Musings from an avid reader who never has enough time to read....
Sunday, March 15, 2015
Deal Me In, Week 11: "Things Left Undone" by Christopher Tilghman
It's the Jack of diamonds this week, and along with it came a very moving and thought-provoking story by Christopher Tilghman, first published in The Southern Review and anthologized in The Best American Short Stories 1994. The title of the story comes from the general confession of sin that is probably as old as the Anglican Church, at least:
Almighty and most merciful Father, We have wandered and strayed from your ways like lost sheep. We have followed too much the devices and desires of our own hearts. We have offended against your holy laws. We have left undone those things that we ought to have done; And we have done those things that we ought not to have done; And there is no health in us.
The story is about a young couple, Denny and Susan McCready, and it begins on the day that their son Charlie is born. Denny walks out and stands on the banks of the Chesapeake Bay to watch the sun coming up, but he doesn't feel the sense of majesty and awe that he thought he would feel at such a moment. This, unfortunately, becomes a foreshadowing of the overall tone of the events he and his family are about to experience. Before the day is out, Denny learns that his son has cystic fibrosis. And in just a few years, and within the first couple of pages of the story, Charlie succumbs to the disease. At this point the stage is set for the rest of the story:
Back when Charlie was still a newborn, when the first untroubled and unknowing smiles began to appear, Denny prayed that this could all happen quickly, before he gave too much of his love, before he surrendered too much of his hope. It took almost to the end of Charlie's life for Denny to realize that this prayer was monstrous, that he had asked for an end of his own pain in the place of a cure for his son. Susan would make him pay for this. But by then Denny had also learned that of all the pain a human can endure, not allowing oneself to feel love is the worst; that denying love to oneself can destroy, from the inside.
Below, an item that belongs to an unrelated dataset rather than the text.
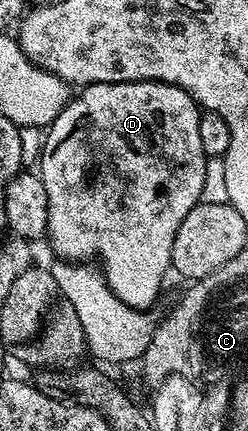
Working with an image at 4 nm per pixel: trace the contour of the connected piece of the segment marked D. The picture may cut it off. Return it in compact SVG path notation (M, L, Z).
M105 82L81 87L56 116L56 120L45 131L46 143L42 146L42 170L40 177L48 192L48 243L55 250L59 259L96 260L102 258L101 269L111 289L132 309L149 311L158 298L158 289L166 278L166 270L171 269L172 240L176 240L176 228L184 224L184 216L202 201L204 188L204 168L206 153L200 140L200 116L203 111L184 88L167 82Z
Charlie's death devastates not only Denny and Susan, but their marriage as well. They drift apart, both of them becoming absorbed in their work, and Susan begins seeing someone else. She moves out, and Denny keeps working away on his farm.
One day, however, he has an idea to buy a boat, a pretty radical move for someone who has been a landlubber all his life and is somewhat distrustful of the water. He buys a fixer-upper and gets it back in shape. He's glad to have something to occupy his hands and mind, and after several weeks of working on the boat, Susan suddenly shows back up. They're timid with each other and unsure of where they stand, but they gradually relearn how to talk to each other and be a couple. And throughout, the language of faith and love and transformation and redemption flows through the story and gives a kind of benediction over the events in Denny and Susan's lives:
"I sometimes think all of us out here just gave up a little early," she said. "Speak for yourself," he said, but it wasn't said harshly. It was more of an absolution than a retort.
Even though this was quite a long short story, I enjoyed it immensely and it gave me a lot to think about.